### YOUR INSTRUCTIONS
No pictures belong in the answer. Repeat all the entries exactly.
### SUPPLIED RECORDS ###
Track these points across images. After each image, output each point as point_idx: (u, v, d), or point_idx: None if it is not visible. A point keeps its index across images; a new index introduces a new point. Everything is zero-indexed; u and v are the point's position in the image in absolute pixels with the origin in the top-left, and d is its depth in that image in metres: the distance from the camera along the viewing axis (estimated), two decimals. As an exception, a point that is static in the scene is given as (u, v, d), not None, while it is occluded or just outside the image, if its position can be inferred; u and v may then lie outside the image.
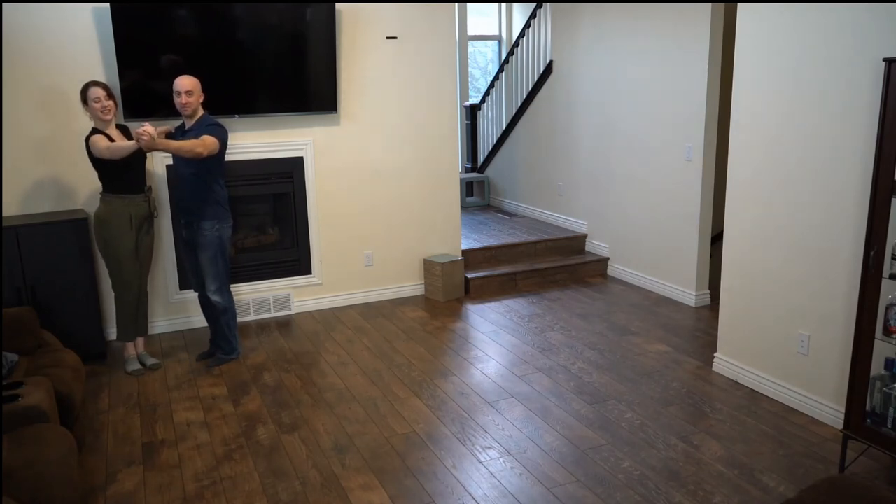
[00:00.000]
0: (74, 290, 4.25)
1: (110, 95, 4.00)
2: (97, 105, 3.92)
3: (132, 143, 3.79)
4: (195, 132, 3.97)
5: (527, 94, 7.08)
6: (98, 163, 3.98)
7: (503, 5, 8.56)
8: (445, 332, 4.82)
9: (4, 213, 4.32)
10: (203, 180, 4.06)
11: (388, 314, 5.22)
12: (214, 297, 4.23)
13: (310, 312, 5.28)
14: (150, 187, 4.21)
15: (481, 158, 8.35)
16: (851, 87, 3.19)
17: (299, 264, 5.25)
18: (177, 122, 4.68)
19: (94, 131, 3.96)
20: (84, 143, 3.99)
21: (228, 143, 4.87)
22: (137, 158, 4.04)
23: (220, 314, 4.30)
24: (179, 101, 3.95)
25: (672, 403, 3.71)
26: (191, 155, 3.81)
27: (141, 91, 4.48)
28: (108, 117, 3.98)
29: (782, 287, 3.65)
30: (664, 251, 5.43)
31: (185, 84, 3.96)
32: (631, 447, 3.28)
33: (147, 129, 3.62)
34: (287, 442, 3.40)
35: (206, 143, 3.85)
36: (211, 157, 3.95)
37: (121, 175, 4.02)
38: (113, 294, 4.26)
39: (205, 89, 4.81)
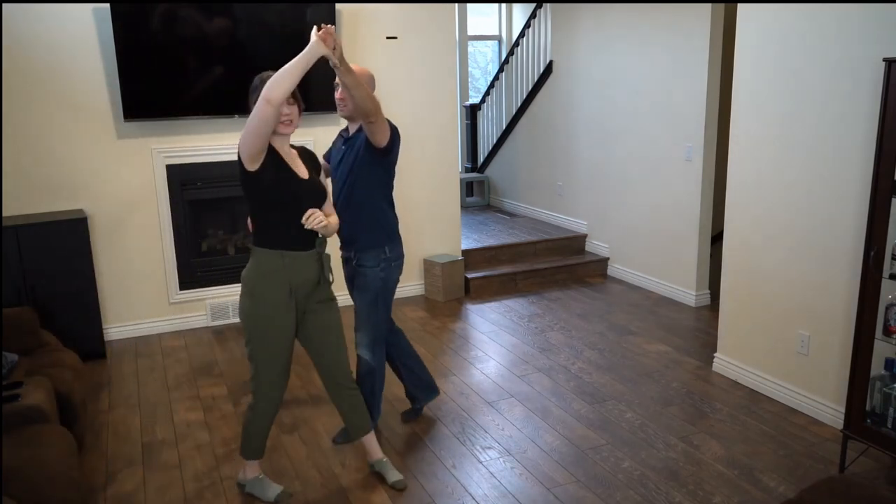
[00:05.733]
0: (74, 290, 4.25)
1: (294, 98, 2.64)
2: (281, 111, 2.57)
3: (306, 53, 2.47)
4: (359, 139, 3.08)
5: (527, 94, 7.07)
6: (252, 183, 2.61)
7: (503, 5, 8.56)
8: (445, 332, 4.82)
9: (4, 213, 4.32)
10: (366, 191, 3.07)
11: (388, 314, 5.21)
12: (361, 353, 3.24)
13: (310, 312, 5.27)
14: (323, 239, 2.79)
15: (481, 158, 8.35)
16: (851, 87, 3.19)
17: (299, 264, 5.24)
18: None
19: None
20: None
21: (231, 143, 4.91)
22: (314, 187, 2.71)
23: (363, 375, 3.26)
24: (336, 95, 3.03)
25: (672, 403, 3.71)
26: (364, 104, 2.79)
27: (142, 91, 4.47)
28: (290, 130, 2.66)
29: (782, 287, 3.65)
30: (664, 251, 5.43)
31: None
32: (631, 447, 3.28)
33: (329, 28, 2.49)
34: (287, 442, 3.40)
35: (376, 102, 2.84)
36: (378, 156, 3.03)
37: (287, 208, 2.64)
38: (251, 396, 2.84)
39: (205, 89, 4.80)
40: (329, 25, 2.51)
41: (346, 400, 2.92)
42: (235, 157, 5.37)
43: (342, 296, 3.76)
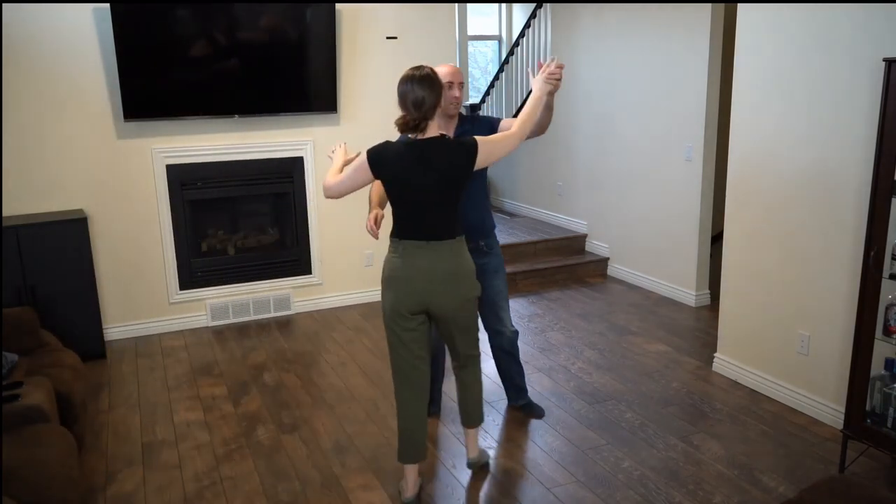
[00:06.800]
0: (74, 290, 4.25)
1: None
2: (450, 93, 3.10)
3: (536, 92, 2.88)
4: (458, 135, 3.19)
5: (527, 94, 7.07)
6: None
7: (503, 5, 8.55)
8: (445, 332, 4.81)
9: (4, 213, 4.32)
10: (481, 181, 3.31)
11: (388, 314, 5.21)
12: (513, 329, 3.52)
13: (310, 312, 5.27)
14: None
15: (481, 158, 8.33)
16: (851, 87, 3.19)
17: (299, 264, 5.25)
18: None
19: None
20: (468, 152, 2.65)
21: (231, 143, 4.91)
22: None
23: (516, 347, 3.57)
24: (451, 94, 3.14)
25: (672, 403, 3.71)
26: (547, 122, 3.10)
27: (142, 91, 4.47)
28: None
29: (782, 287, 3.65)
30: (664, 251, 5.43)
31: (455, 73, 3.20)
32: (631, 447, 3.28)
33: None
34: (287, 442, 3.40)
35: None
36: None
37: None
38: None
39: (205, 89, 4.80)
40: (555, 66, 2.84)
41: None
42: (236, 157, 5.37)
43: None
###
### RESPONSE TO THE TASK
Track these points across images. After each image, output each point as point_idx: (u, v, d), or point_idx: None if it is not visible. A point keeps its index across images; a new index introduces a new point. Everything is zero-indexed; u and v are the point's position in the image in absolute pixels with the origin in the top-left, and d is its depth in that image in metres: the distance from the camera along the viewing axis (estimated), two decimals. As an exception, a point that is static in the scene is given as (u, v, d), not None, while it is occluded or just outside the image, if its position can be inferred; u and v may then lie outside the image.
[00:00.000]
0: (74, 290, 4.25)
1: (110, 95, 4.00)
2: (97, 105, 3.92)
3: (132, 143, 3.79)
4: (195, 132, 3.97)
5: (527, 94, 7.08)
6: (98, 163, 3.98)
7: (503, 5, 8.56)
8: (445, 332, 4.82)
9: (4, 213, 4.32)
10: (203, 180, 4.06)
11: (388, 314, 5.22)
12: (214, 297, 4.23)
13: (310, 312, 5.28)
14: (150, 187, 4.21)
15: (481, 158, 8.35)
16: (851, 87, 3.19)
17: (299, 264, 5.25)
18: (177, 122, 4.68)
19: (94, 131, 3.96)
20: (84, 143, 3.99)
21: (228, 143, 4.87)
22: (137, 158, 4.04)
23: (220, 314, 4.30)
24: (179, 101, 3.95)
25: (672, 403, 3.71)
26: (191, 155, 3.81)
27: (141, 91, 4.48)
28: (108, 117, 3.98)
29: (782, 287, 3.65)
30: (664, 251, 5.43)
31: (185, 84, 3.96)
32: (631, 447, 3.28)
33: (147, 129, 3.62)
34: (287, 442, 3.40)
35: (206, 143, 3.85)
36: (211, 157, 3.95)
37: (121, 175, 4.02)
38: (113, 294, 4.26)
39: (205, 89, 4.81)
[00:05.733]
0: (74, 290, 4.25)
1: (294, 98, 2.64)
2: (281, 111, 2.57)
3: (306, 53, 2.47)
4: (359, 139, 3.08)
5: (527, 94, 7.07)
6: (252, 183, 2.61)
7: (503, 5, 8.56)
8: (445, 332, 4.82)
9: (4, 213, 4.32)
10: (366, 191, 3.07)
11: (388, 314, 5.21)
12: (361, 353, 3.24)
13: (310, 312, 5.27)
14: (323, 239, 2.79)
15: (481, 158, 8.35)
16: (851, 87, 3.19)
17: (299, 264, 5.24)
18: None
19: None
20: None
21: (231, 143, 4.91)
22: (314, 187, 2.71)
23: (363, 375, 3.26)
24: (336, 95, 3.03)
25: (672, 403, 3.71)
26: (364, 104, 2.79)
27: (142, 91, 4.47)
28: (290, 130, 2.66)
29: (782, 287, 3.65)
30: (664, 251, 5.43)
31: None
32: (631, 447, 3.28)
33: (329, 28, 2.49)
34: (287, 442, 3.40)
35: (376, 102, 2.84)
36: (378, 156, 3.03)
37: (287, 208, 2.64)
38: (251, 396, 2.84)
39: (205, 89, 4.80)
40: (329, 25, 2.51)
41: (346, 400, 2.92)
42: (235, 157, 5.37)
43: (342, 296, 3.76)
[00:06.800]
0: (74, 290, 4.25)
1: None
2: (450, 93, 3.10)
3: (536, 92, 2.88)
4: (458, 135, 3.19)
5: (527, 94, 7.07)
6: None
7: (503, 5, 8.55)
8: (445, 332, 4.81)
9: (4, 213, 4.32)
10: (481, 181, 3.31)
11: (388, 314, 5.21)
12: (513, 329, 3.52)
13: (310, 312, 5.27)
14: None
15: (481, 158, 8.33)
16: (851, 87, 3.19)
17: (299, 264, 5.25)
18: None
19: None
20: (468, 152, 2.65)
21: (231, 143, 4.91)
22: None
23: (516, 347, 3.57)
24: (451, 94, 3.14)
25: (672, 403, 3.71)
26: (547, 122, 3.10)
27: (142, 91, 4.47)
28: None
29: (782, 287, 3.65)
30: (664, 251, 5.43)
31: (455, 73, 3.20)
32: (631, 447, 3.28)
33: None
34: (287, 442, 3.40)
35: None
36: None
37: None
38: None
39: (205, 89, 4.80)
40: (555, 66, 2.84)
41: None
42: (236, 157, 5.37)
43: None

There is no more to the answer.